God knows how people will respond to these warnings, who will heed and who will not, because He sees all of eternity.

Did He still warn those who chose not to heed? Yes.

God could have wiped out the Amorites and settled Abram in their land, but God showed the Amorites mercy, until their iniquity was full.

Even when the Israelites came out of Egypt, word spread of what God had done for the Israelites, opportunity was given for the individual to humble himself before God.

For example, consider when Joshua sent the two men to spy the land and Jericho. These men came to Rahab’s house. Rahab hid them and helped them escape. She also asked them to protect her, but she also makes a confession of faith.

Read Joshua 2:9-11.

And she said unto the men, I know that the LORD hath given you the land, and that your terror is fallen upon us, and that all the inhabitants of the land faint because of you.

For we have heard how the LORD dried up the water of the Red sea for you, when ye came out of Egypt; and what ye did unto the two kings of the Amorites, that were on the other side Jordan, Sihon and Og, whom ye utterly destroyed.

And as soon as we had heard these things, our hearts did melt, neither did there remain any more courage in any man, because of you: for the LORD your God, he is God in heaven above, and in earth beneath.

How did Rahab respond to the judgment she knew was coming? She acknowledged who God was.

Did God save her? Yes

Rahab is an example of God’s mercy to the individual who believes even when His judgment falls on a nation.

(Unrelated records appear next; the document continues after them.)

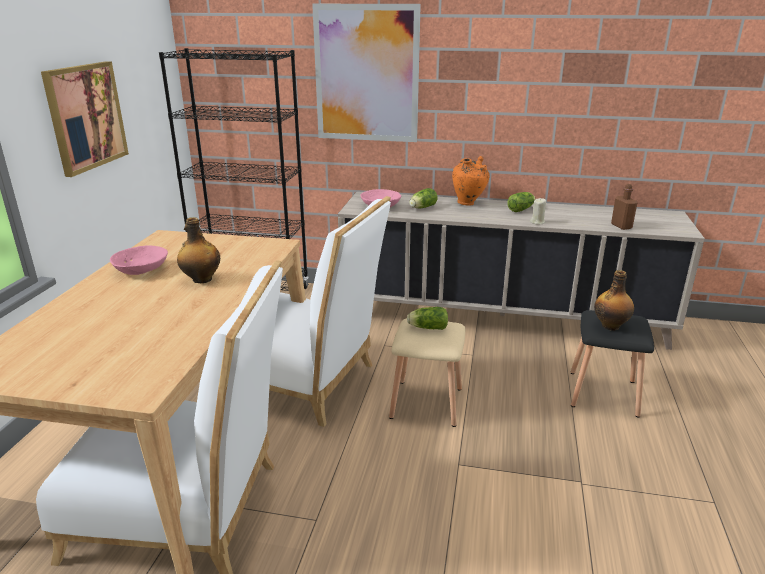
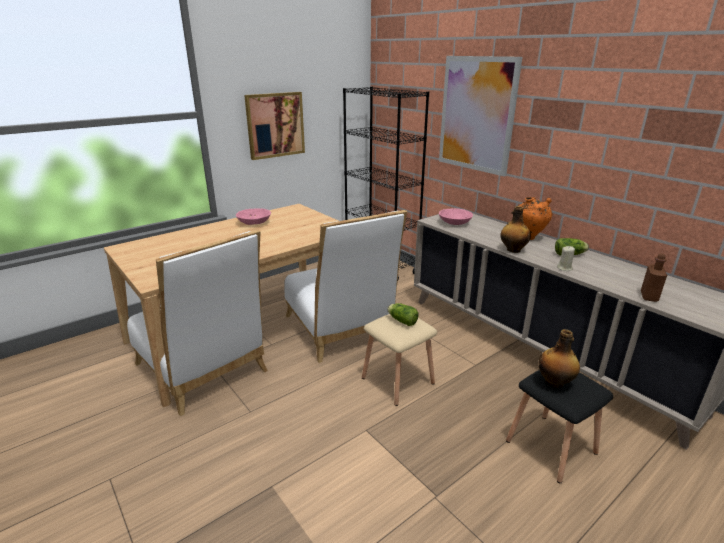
camera: 40 degrees right, 0 degrees up
(201, 279) = (270, 236): bottle -> bottle (513, 250)
(422, 208) = (484, 231): lettuce -> none

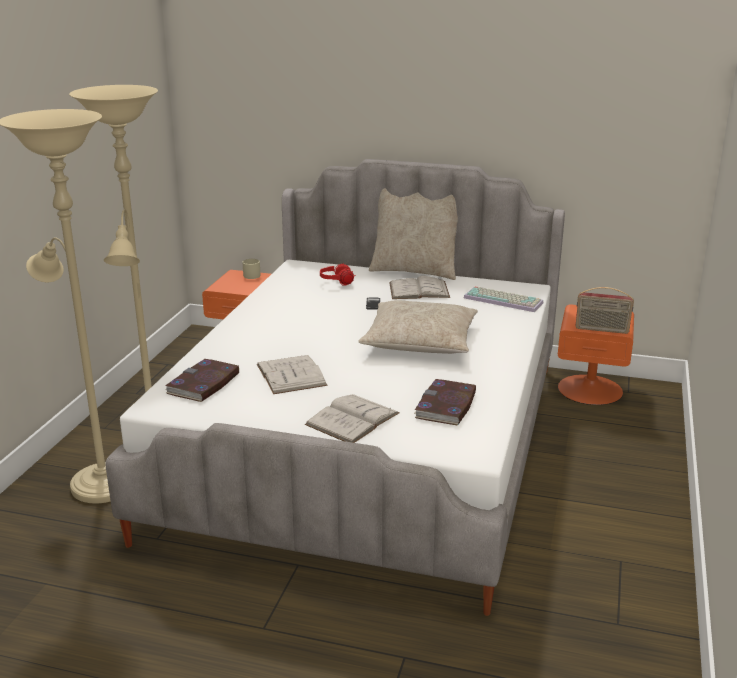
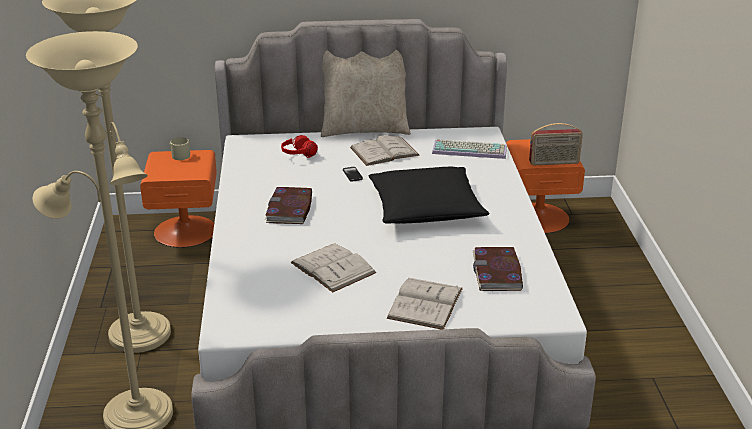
camera: 20 degrees left, 5 degrees up
(203, 384) = (255, 294): book -> book (290, 209)
(419, 341) = (425, 208): beige pillow -> black pillow

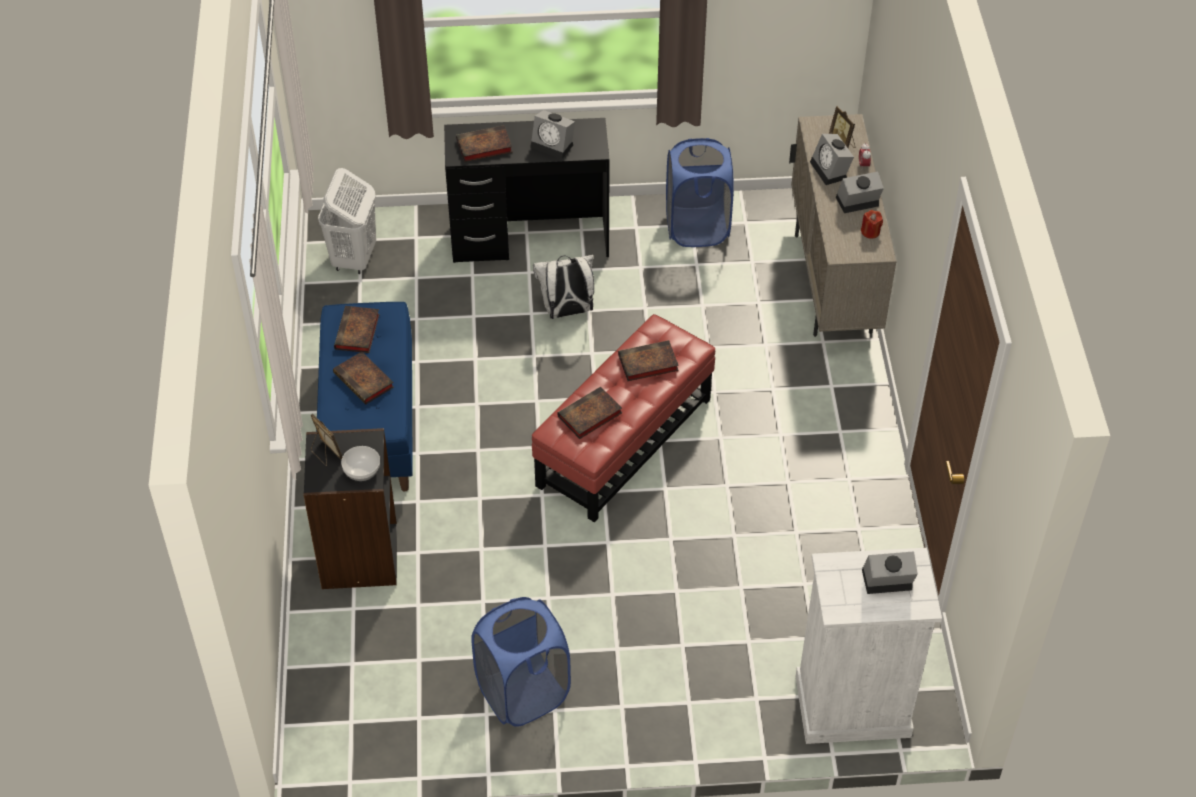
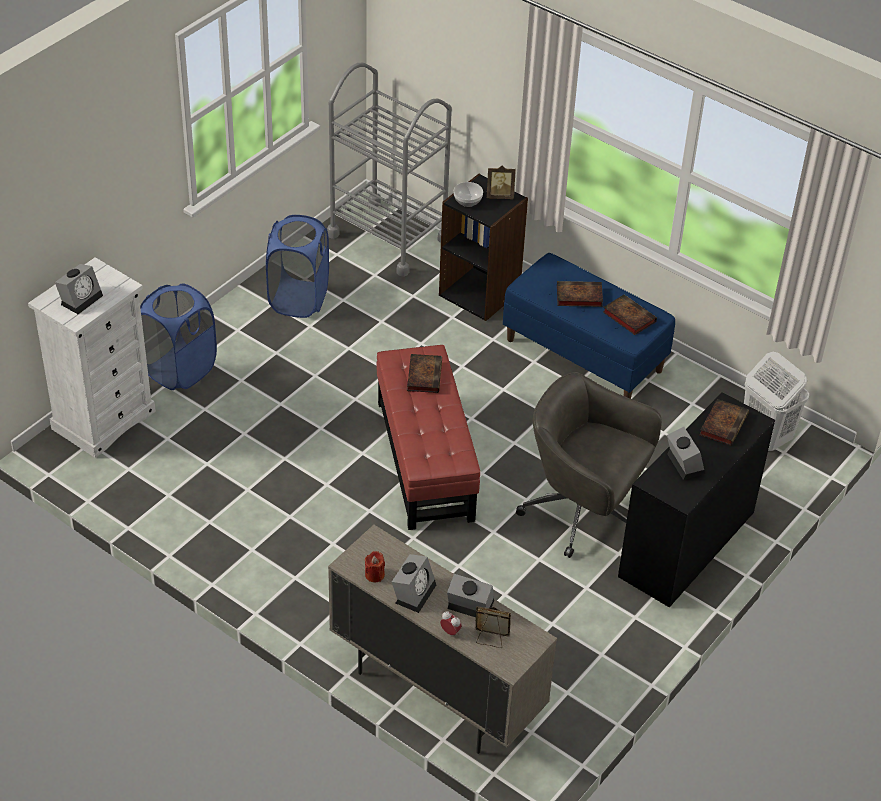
camera: 130 degrees right, 5 degrees down
(344, 694) = (388, 237): none -> grey cart
(554, 145) = (683, 463): alarm clock -> alarm clock turned 90 degrees clockwise
(567, 312) = (583, 513): white backpack -> grey office chair
(646, 364) = (434, 431): book -> none
(697, 228) = (593, 655): blue laundry basket -> blue laundry basket (180, 369)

Isaiah 40:28 describes God as an everlasting God. God also knows man’s heart (Psalm 44:21). When troubles come our way, we would be wise not to view them in terms of this life on earth, but in terms of eternity and under the realm of a holy, everlasting, all-knowing, just God.

How can we prepare ourselves for the trouble that will come our way?

  • Have a right relationship with God. Keep Him the center of your life moment by moment. Don’t let one moment pass where you let your affection turn to the things of this world. Are our possessions evil? No. But if we let them get in the way of our relationship with God we need to push them aside so that our line of vision is directly on the Lord.

  • Continue in prayer and praise moment by moment. How do you do this when you must work? Consider the yoyo. It goes up and down the string, but as long as its energy is coming from the hand, it returns to the hand. Let your energy, the well-spring of your life, come from God so that while you might be at the end of the string when you’re working, your thoughts immediately spring back to Him when you pause from your work. So, when tragedy strikes, you roll right up the string into the Father’s hand.

When you keep that connection with God, like the string that connects the yoyo to its master’s hand, we can keep that eternal perspective and resist the temptation to let our present situation stop our ‘roll’.